Metro One in financial straits
The firm is scheduled to take over Hawtel's 411 service this month
Metro One Communications Inc., scheduled to take over Hawaiian Telcom's directory assistance services later this month, says it had only $12 million in cash at the end of 2006 and may not be able to survive unless it is successful in raising additional financing, according to a 10-K filing Monday with the Securities and Exchange Commission.
The Beaverton, Ore., company, which already has a call center in Hawaii, has lost money each quarter since the first quarter of 2003. Overall, it lost $19.2 million in 2006 and $39.8 million in 2005.
In the filing, Metro One said its $12 million cash balance "will not likely be sufficient to fund operating and other expenses for the next 12 months or until we reach profitability."
The company said if it can't obtain adequate financing, it may be forced to sell assets or further reduce expenditures, and may not be able to pursue all of its business objectives.

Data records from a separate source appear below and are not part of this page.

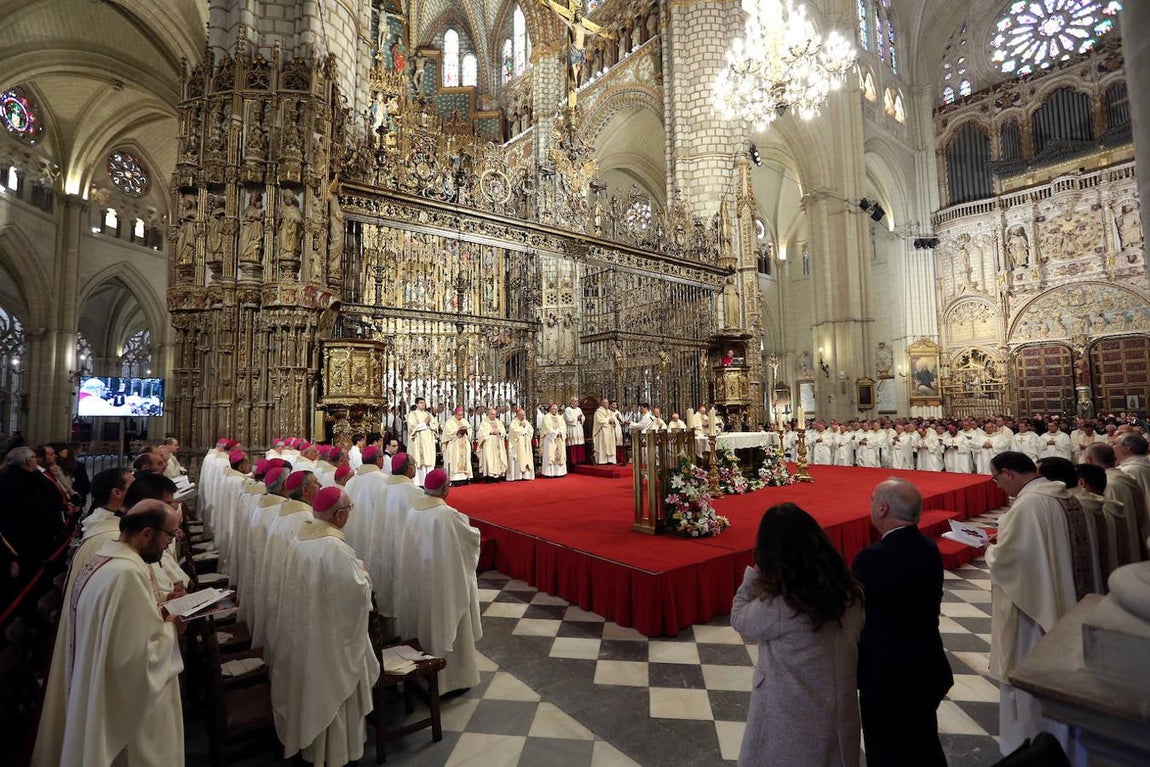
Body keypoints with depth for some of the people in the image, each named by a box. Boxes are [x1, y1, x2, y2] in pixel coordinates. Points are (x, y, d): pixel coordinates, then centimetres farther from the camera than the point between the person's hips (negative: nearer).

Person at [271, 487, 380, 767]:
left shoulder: (298, 540, -3)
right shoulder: (335, 548, -29)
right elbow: (357, 590, -25)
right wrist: (363, 574, -4)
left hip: (301, 630, 8)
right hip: (330, 633, -7)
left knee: (308, 684, 23)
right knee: (332, 689, 11)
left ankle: (305, 741, 41)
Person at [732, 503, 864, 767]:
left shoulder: (778, 608, -31)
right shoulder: (849, 591, -12)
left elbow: (740, 620, -12)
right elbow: (853, 639, 4)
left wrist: (754, 574, -15)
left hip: (790, 718, -5)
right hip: (839, 712, 5)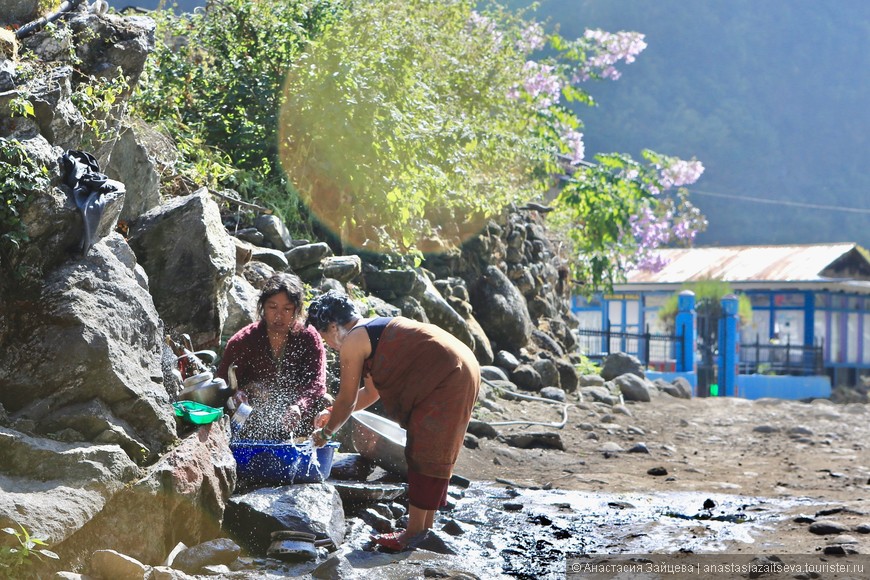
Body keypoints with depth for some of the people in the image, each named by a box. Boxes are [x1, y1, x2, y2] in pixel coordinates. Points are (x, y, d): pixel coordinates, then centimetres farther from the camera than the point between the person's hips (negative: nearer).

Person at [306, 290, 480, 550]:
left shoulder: (353, 341, -8)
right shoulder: (374, 330, 22)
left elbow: (347, 399, -4)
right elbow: (372, 392, 31)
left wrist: (326, 432, 11)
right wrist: (333, 413, 32)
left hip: (446, 379, -10)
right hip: (462, 371, 10)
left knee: (425, 455, -6)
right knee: (431, 454, 14)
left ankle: (415, 534, -5)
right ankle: (425, 528, 19)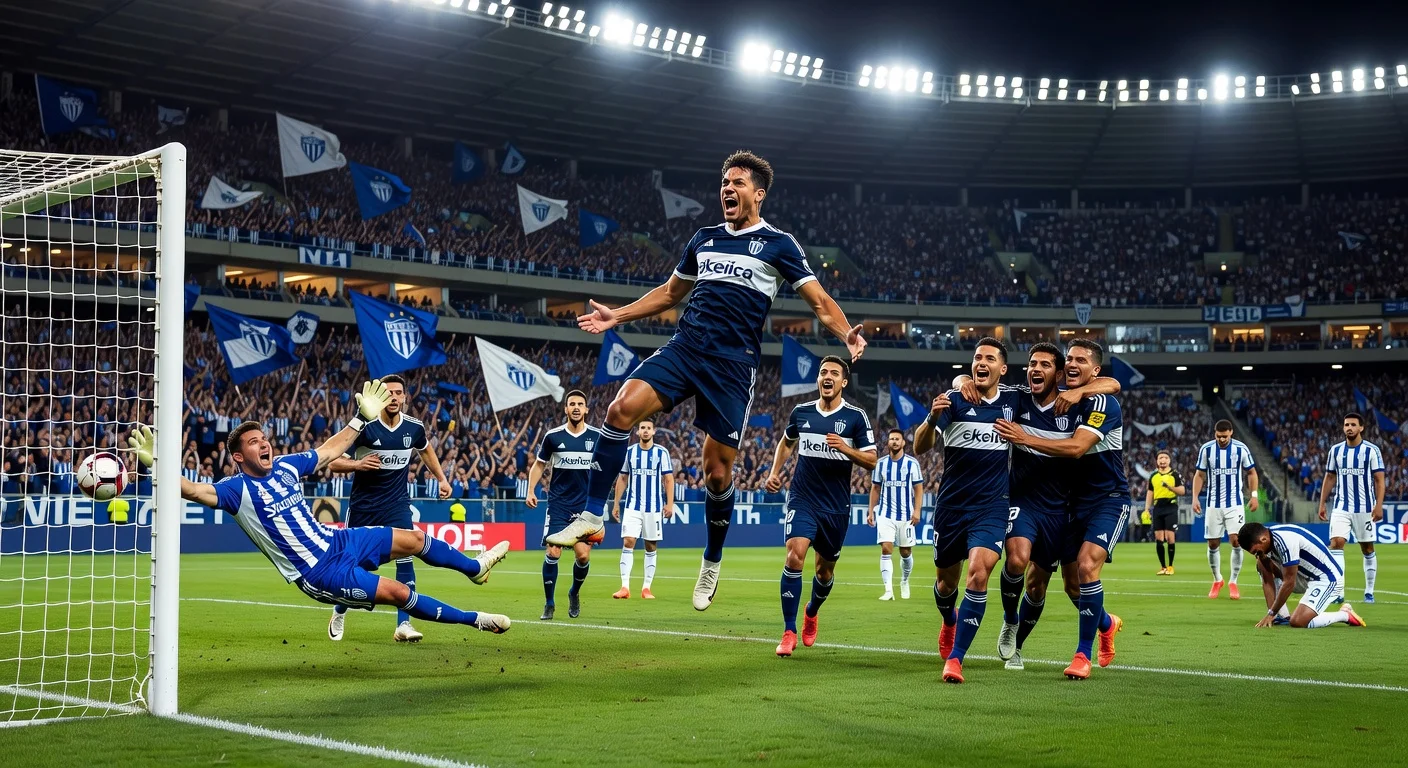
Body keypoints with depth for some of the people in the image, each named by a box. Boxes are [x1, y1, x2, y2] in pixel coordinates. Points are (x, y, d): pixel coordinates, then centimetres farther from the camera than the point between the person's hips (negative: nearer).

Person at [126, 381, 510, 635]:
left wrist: (362, 417, 15)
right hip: (318, 572, -7)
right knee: (398, 592, -16)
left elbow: (331, 450, 17)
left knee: (414, 539, 12)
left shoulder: (286, 465, 3)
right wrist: (156, 464, -46)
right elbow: (195, 491, -33)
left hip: (338, 540, 7)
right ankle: (474, 619, 0)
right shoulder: (238, 489, -16)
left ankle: (475, 567, 41)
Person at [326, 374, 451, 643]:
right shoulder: (364, 427, -15)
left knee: (405, 557, -15)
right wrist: (358, 464, -30)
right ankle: (339, 613, 35)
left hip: (397, 503, 2)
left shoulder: (415, 427, -4)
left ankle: (403, 624, -13)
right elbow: (333, 462, -12)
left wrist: (442, 479, 18)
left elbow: (426, 450, 21)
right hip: (363, 505, -2)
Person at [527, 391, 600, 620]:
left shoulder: (597, 437, 0)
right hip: (558, 504, -1)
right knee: (553, 553, -9)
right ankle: (549, 604, 7)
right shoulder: (552, 436, -1)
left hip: (586, 505, 1)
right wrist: (531, 491, -3)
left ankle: (575, 593, 25)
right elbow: (539, 464, 9)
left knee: (583, 555, -5)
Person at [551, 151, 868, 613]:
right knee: (622, 408, -20)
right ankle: (592, 516, -13)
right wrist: (618, 316, 22)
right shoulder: (704, 239, 17)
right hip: (684, 348, 4)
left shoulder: (778, 244, 3)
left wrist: (846, 335, -21)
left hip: (733, 363, -4)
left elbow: (820, 301, -1)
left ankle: (712, 563, 20)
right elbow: (671, 292, 29)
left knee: (718, 471, -2)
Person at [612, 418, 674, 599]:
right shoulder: (629, 452, 5)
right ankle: (625, 587, -12)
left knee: (651, 547, 4)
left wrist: (669, 504, -10)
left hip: (654, 507, -1)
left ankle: (646, 588, 12)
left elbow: (669, 479, -1)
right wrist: (616, 504, 7)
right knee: (628, 542, -11)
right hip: (633, 506, 1)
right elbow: (622, 479, 11)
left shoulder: (662, 452, 0)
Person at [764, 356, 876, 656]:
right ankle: (789, 632, -14)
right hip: (802, 499, 0)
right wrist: (774, 472, 11)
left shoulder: (856, 417, -3)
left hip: (836, 505, 0)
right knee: (795, 555, -21)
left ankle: (811, 614, 45)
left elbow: (871, 461, -5)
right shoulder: (801, 412, 4)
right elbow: (786, 442, 24)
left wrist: (846, 449, -22)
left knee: (825, 570, 12)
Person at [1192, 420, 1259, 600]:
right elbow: (1199, 475, 4)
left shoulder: (1241, 448, -5)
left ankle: (1233, 582, 2)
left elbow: (1251, 472, 6)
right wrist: (1195, 498, -5)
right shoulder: (1206, 449, -3)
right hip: (1214, 504, 1)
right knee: (1213, 544, 4)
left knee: (1236, 541, -11)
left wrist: (1253, 495, -4)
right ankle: (1217, 580, 24)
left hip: (1235, 504, -1)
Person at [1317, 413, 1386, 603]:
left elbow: (1379, 480, -5)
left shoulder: (1372, 450, -4)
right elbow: (1329, 478, 12)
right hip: (1341, 507, 2)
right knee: (1336, 544, -13)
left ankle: (1369, 591, 21)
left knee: (1368, 549, 8)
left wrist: (1379, 505, -14)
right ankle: (1337, 592, -15)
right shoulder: (1336, 450, 5)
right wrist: (1322, 503, 7)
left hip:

Hawaiian Telcom said yesterday it has plans to ensure uninterrupted directory assistance service if Metro One has problems fulfilling its contract.
"We will be closely monitoring Metro One's financial status and act as needed," said Ann Nishida, senior manager of corporate communications for Hawaiian Telcom.
She said that cutover to Metro One is to be done incrementally in phases through the end of this month.
Hawaiian Telcom said last month it wanted to outsource its directory assistance and redirect resources toward the further expansion of its Internet and video services. In doing so, the company notified 36 employees that their jobs were being eliminated.
The company said at the time that it will continue to provide call completion services internally, including collect calls and operator-assisted calls, and would not change the way it treated directory assistance in its billing packages.
Hawaiian Telcom said the move would eliminate the need for costly equipment and software upgrades, save the company 20 percent and better position it for expansion of more lucrative services.